## PASSAGE SHOWN

━━━━━━━━━━━━━━━━━━━━━━━━━━━━━━

Tuesday, February 03, 2004

With ZERO percent reporting, CNN is projecting Kerry the winner in Arizona

This reminds me of the election day party we had in 1980. It was to be dinner followed by a night of TV and rowdy comments of the football game type: “how about that Carter!” Dinner was over at 8, so were the elections.

The idea of an election day party ceased to be appealing after that: you never knew how long (or how short) they were going to be. Take the year 2000 – it would have been like the caricature of the never-ending Polish wedding. Would we have had to feed the crowd until the middle of December?

Tall and cuddly = a mismatch?

How can you explain the slanderous reporting that blasts away at the warm and fuzzy traits of tall people?? The NYT today says this about Kerry: “He will still never be cuddly. He is too tall, too gaunt, too lantern-jawed, too serious for that. His Iowa caucuses victory speech was solemn and windy, and he sat watching the Super Bowl on Sunday night with a band of firefighters from Fargo, N.D., whose union has endorsed him, tapping his right thumb and forefinger nervously against his teeth without making much effort to converse or connect.”

━━━━━━━━━━━━━━━━━━━━━━━━━━━━━━

## EXCERPTED RECORDS

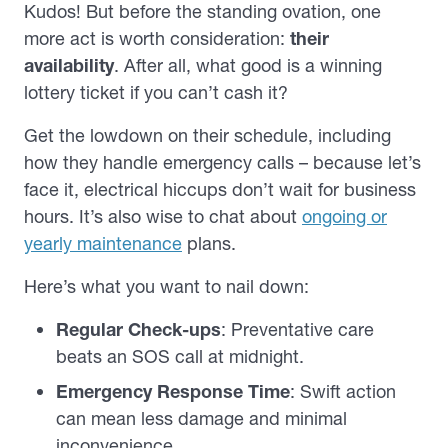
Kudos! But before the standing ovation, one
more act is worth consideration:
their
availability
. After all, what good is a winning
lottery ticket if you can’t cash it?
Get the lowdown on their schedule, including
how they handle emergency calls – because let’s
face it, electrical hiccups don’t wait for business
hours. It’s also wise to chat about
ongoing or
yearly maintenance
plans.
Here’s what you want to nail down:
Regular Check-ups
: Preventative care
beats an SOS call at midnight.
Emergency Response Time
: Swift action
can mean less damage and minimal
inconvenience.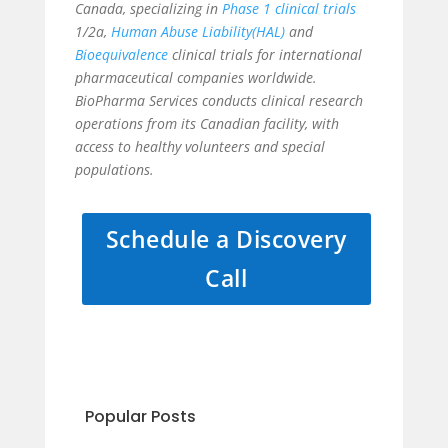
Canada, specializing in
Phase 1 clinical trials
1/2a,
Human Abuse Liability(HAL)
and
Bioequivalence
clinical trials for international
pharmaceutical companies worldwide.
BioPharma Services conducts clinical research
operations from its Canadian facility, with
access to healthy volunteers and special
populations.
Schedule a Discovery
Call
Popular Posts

━━━━━━━━━━━━━━━━━━━━━━━━━━━━━━

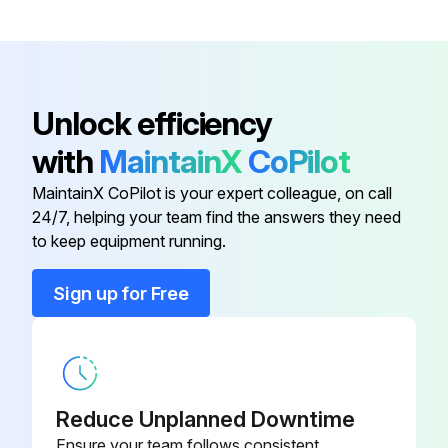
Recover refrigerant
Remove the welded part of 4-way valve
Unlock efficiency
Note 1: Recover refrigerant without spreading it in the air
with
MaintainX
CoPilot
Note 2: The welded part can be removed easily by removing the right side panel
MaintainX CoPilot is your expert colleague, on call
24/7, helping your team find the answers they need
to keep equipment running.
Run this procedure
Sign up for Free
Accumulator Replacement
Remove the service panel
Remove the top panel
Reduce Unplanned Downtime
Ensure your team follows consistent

━━━━━━━━━━━━━━━━━━━━━━━━━━━━━━

## REQUIRED WORK
Write out the whole blog post about Kerry and election day parties, word for word. None of the material has anything to do with the blog post.

## ANSWER TO THIS TASK
Tuesday, February 03, 2004

With ZERO percent reporting, CNN is projecting Kerry the winner in Arizona

This reminds me of the election day party we had in 1980. It was to be dinner followed by a night of TV and rowdy comments of the football game type: “how about that Carter!” Dinner was over at 8, so were the elections.

The idea of an election day party ceased to be appealing after that: you never knew how long (or how short) they were going to be. Take the year 2000 – it would have been like the caricature of the never-ending Polish wedding. Would we have had to feed the crowd until the middle of December?

Tall and cuddly = a mismatch?

How can you explain the slanderous reporting that blasts away at the warm and fuzzy traits of tall people?? The NYT today says this about Kerry: “He will still never be cuddly. He is too tall, too gaunt, too lantern-jawed, too serious for that. His Iowa caucuses victory speech was solemn and windy, and he sat watching the Super Bowl on Sunday night with a band of firefighters from Fargo, N.D., whose union has endorsed him, tapping his right thumb and forefinger nervously against his teeth without making much effort to converse or connect.”